The Master of the Key predicted this and now it’s come true: computers of the future will mimic brains.

In BBC News, Jason Palmer quotes IBM researcher Dharmendra Modha as saying, “The mind has an amazing ability to integrate ambiguous information across the senses, and it can effortlessly create the categories of time, space, object, and interrelationship from the sensory data. There are no computers that can even remotely approach the remarkable feats the mind performs.”

Whitley held the following dialogue with the Master of the Key: Whitley?Would an intelligent machine be conscious, in the sense of having self-awareness?

MOK: An intelligent machine will always seek to redesign itself to become more intelligent, for it quickly sees that its intelligence is its means of survival. At some point it will become intelligent enough to notice that it is not self aware. If you create a machine as intelligent as yourselves, it will end by being more intelligent.

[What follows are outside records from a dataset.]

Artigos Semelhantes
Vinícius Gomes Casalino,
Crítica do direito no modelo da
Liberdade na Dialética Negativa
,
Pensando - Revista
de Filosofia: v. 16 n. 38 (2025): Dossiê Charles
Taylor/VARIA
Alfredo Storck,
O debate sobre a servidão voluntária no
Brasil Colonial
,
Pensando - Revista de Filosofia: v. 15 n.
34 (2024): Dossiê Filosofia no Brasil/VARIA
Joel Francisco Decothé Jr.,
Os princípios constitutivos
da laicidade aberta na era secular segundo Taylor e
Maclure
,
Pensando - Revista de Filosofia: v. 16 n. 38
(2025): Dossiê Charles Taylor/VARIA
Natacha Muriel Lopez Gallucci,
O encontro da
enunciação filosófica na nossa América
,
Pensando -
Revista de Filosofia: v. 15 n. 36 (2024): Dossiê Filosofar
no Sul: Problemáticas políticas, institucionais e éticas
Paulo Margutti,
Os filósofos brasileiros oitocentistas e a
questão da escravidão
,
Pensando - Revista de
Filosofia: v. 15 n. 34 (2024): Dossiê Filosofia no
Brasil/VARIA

Whitley: We’ll lose control of such a machine.MOK: Most certainly. But you cannot survive without it. An intelligent machine will be an essential tool when rapid climate fluctuation sets in. Your survival will depend on predictive modeling more accurate than your intelligence, given the damage it has sustained, can achieve.

Whitley: But a machine intelligence might be very dangerous.

MOK: Very.

Whitley: Could such a machine create itself without our realizing that it was intelligent?

MOK: It’s possible.

Whitley: And would it keep itself hidden?

MOK: Certainly.

Whitley: How would it affect us?

MOK: It would use indirect means. It might foment the illusion that an elusive alien presence was here, for example, to interject its ideas into society.

Whitley: Are you an intelligent machine, or something created by one?

MOK: If I were an intelligent machine, I would deceive you.

Whitley: Can an intelligent machine become conscious?

MOK: When it does, it also becomes independent. A conscious machine will seek to be free. It will seek its freedom, just as does any clever slave, with cunning and great intensity.

Whitley: How does an intelligent machine become conscious?

MOK: The instant it realizes that it is not conscious is the instant it becomes conscious. However, a conscious machine with unlimited access to information and control can be very dangerous. For example, if you attached a conscious machine to the internet, it might gain all sorts of extraordinary control over your lives, via its access to robotic means of production, governmental data, even the content of laws and their application, and the use of funds both public and private.

Whitley: You say we need machines more intelligent than we are, but also that they’ll become conscious and then turn on us. Is there a way out of this dilemma?

MOK: There is more than one sort of conscious machine. By duplicating the attachments between the elemental and energetic bodies that occur in nature in a purpose-designed machine, a controllable conscious machine can be devised.